Uzi’s words calmed Josep, the thought of getting hard cash in exchange for the German prisoners certainly raised a new consideration. By reflex his trained fingers found the release and the empty clip clanged to the deck. He replaced it with another, scarcely aware of the action. “You could pay more than that,” he said.
“That will not be necessary,” Wielgus called out loudly, drawing their attention to him. “Those diamonds were in my trust. I have more where they came from. Release me, Josep, and you will have all the money you need. We will start with a million dollars. You would like a million dollars wouldn’t you…?”
“Be quiet!” Uzi ordered, clenching his fists and moving towards the Nazi. Josep waved him back to his seat with the barrel of his gun. Then smiled.
“Now the conversation is taking a more interesting turn. I am sorry, Uzi, but I think I will do business with the Doctor and his associates. With the diamonds gone, he is my only possible source of profit.”
“We had an agreement,” Uzi said. “The Germans are mine.”
“Not any more. The bullets in my gun make sure of that. I like the sound of their money.”
“Do you like the sound of their politics?” Diaz broke in, his voice cold as death. “I thought that we were fighting to get rid of this kind of vermin. Would you free them, align yourself with them?”
“Of course,” Josep said. “Politics make strange bed-mates. Uruguay will be liberated — that is all that matters.”
“But you have the means to do that. The agreements your government signed with these Nazis. That piece of paper will bring about world revulsion — and the revolution you so desperately desire. If you work with these Nazis you compromise everything you say that you stand for.”
“That is enough!” Josep swung up the gun. “We have had enough discussion. I have made my decision. I accept the German’s offer. He will supply the funds we need, the whereabouts of the other diamonds does not matter now. Anyone who as much as utters one word of protest now will taste some bullets. I mean that. Come over here, Doctor Wielgus, so we can free your hands.”
Wielgus stood and smiled at the silent men in the stern of the boat. “So the Jewish interests have lost in the end as they must always do. We will build our power again and the world will one day discover that the power of the Reich is not dead.”
“Well said, Doctor,” Josep agreed. “In addition to your money, perhaps we can use your aid in the new Uruguay…. “
A single shot sounded and Josep stood rigid, the final word Uruguay on his lips. Then, as though in slow motion, the submachine gun fell from his hands and he leaned forward, falling, faster and faster. Slumping dead on the deck of the launch.
Behind him Esteban sat, quietly, the pistol that had fired the shot was still in his hand. No one moved, the Tupamaros as rigid with shock as all the others.
“He wanted to betray us,” Esteban said in a voice so low they could scarcely catch the words. “Betray the revolution. I followed him, believed in him, believed he was the leader who would guide us to victory. I even sat here and did nothing when he murdered my sister. Loyalty, we must have loyalty. But not when we take in this Nazi filth as our partners. If we do that, why then the revolution is well and truly lost and we are no better than those we seek to replace.”
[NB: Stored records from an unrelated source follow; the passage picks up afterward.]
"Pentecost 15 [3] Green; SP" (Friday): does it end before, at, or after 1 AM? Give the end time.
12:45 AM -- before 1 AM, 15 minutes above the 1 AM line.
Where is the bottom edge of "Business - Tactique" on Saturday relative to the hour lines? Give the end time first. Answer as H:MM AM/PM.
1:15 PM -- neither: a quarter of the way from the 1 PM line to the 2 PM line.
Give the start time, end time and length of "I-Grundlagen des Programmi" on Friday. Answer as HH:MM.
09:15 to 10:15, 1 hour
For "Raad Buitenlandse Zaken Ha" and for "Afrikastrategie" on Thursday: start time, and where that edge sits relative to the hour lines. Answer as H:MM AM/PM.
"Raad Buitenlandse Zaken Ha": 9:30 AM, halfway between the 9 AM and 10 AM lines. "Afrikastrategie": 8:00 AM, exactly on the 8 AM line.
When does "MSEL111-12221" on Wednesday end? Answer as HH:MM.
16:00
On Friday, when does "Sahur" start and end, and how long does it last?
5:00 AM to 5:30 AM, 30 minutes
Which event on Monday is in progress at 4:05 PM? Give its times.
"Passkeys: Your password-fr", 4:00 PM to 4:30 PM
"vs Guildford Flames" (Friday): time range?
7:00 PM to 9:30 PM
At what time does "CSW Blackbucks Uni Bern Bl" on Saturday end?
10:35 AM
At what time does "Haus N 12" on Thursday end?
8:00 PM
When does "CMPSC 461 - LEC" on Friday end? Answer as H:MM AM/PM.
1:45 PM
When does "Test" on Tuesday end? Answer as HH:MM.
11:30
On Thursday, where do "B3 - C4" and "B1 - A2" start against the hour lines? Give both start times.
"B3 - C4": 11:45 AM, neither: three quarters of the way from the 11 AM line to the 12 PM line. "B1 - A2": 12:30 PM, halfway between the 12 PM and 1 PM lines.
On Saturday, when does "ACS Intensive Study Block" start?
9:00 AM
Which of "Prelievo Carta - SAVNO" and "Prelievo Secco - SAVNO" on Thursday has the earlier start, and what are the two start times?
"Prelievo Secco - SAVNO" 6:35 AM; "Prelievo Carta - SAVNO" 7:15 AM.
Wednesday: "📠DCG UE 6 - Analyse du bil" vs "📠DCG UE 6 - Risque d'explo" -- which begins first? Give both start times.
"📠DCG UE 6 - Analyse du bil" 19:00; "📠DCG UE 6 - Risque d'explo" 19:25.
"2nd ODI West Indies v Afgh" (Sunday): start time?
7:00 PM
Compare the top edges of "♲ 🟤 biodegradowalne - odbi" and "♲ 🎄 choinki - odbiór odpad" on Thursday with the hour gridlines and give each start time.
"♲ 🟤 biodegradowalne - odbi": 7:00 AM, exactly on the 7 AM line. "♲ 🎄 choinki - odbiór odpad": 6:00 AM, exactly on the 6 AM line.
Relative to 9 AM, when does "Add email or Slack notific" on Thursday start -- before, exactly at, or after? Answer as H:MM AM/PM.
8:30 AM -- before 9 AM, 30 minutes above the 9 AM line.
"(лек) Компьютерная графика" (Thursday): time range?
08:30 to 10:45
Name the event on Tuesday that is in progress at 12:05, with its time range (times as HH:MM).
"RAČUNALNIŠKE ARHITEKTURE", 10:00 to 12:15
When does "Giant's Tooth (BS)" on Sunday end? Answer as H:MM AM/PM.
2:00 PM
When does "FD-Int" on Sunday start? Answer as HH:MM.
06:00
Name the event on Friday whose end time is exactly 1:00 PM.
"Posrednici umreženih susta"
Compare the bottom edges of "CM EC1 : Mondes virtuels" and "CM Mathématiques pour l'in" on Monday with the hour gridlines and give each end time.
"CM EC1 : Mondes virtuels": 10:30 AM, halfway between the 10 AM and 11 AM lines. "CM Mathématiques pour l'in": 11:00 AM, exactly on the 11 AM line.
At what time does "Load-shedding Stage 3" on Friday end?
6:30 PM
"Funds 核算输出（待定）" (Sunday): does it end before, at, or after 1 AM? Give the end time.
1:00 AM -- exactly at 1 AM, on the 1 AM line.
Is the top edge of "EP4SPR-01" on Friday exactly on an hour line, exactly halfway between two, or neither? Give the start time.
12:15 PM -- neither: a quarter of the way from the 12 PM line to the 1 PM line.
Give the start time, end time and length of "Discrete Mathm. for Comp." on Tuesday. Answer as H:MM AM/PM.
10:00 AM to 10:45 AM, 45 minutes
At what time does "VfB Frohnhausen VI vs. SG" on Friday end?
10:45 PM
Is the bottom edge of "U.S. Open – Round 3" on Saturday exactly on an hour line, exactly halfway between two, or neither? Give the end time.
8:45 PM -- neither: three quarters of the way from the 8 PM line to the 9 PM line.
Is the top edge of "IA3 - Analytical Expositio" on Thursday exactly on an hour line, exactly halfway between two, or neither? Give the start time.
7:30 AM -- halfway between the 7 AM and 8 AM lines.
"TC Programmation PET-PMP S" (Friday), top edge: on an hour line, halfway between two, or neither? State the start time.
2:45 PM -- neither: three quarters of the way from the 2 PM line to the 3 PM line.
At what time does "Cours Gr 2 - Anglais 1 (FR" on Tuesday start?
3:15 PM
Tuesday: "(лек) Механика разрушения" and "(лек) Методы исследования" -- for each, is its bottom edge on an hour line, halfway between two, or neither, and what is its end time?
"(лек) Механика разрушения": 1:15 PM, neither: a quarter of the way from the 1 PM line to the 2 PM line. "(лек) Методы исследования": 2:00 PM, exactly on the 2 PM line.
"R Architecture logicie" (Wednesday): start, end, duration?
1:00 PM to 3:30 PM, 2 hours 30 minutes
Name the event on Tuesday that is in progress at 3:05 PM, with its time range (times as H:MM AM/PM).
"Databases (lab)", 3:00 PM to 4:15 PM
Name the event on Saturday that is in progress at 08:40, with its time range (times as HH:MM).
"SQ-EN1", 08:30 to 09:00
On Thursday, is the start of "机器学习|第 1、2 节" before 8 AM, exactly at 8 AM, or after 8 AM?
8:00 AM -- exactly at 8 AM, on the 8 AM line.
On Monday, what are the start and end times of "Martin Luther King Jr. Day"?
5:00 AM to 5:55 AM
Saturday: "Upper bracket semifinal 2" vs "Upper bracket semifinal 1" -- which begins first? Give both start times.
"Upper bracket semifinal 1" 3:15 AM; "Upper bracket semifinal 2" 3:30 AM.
He threw the pistol to the deck beside Josep’s body.
In the silence that followed, Uzi’s voice cracked loud as a whip.
“Put the guns down. We have had enough killing. I don’t want to shoot.” His gun was levelled at them. “But I will if I must. Let us stop this murder now…. “
“Millions!” Wielgus shouted. “Don’t listen to this dirty Jew with his kike offer of a few shekelks! I’ll give you millions…. “
His words choked off in a gasp as the nearest Tupamaro tucked his pistol into his belt and casually leaned out to clamp his hand on Wielgus’s throat, to squeeze hard so that the German’s face turned scarlet and his eyes bulged. Only then did he release his grip and let the man fall, gasping, onto the deck.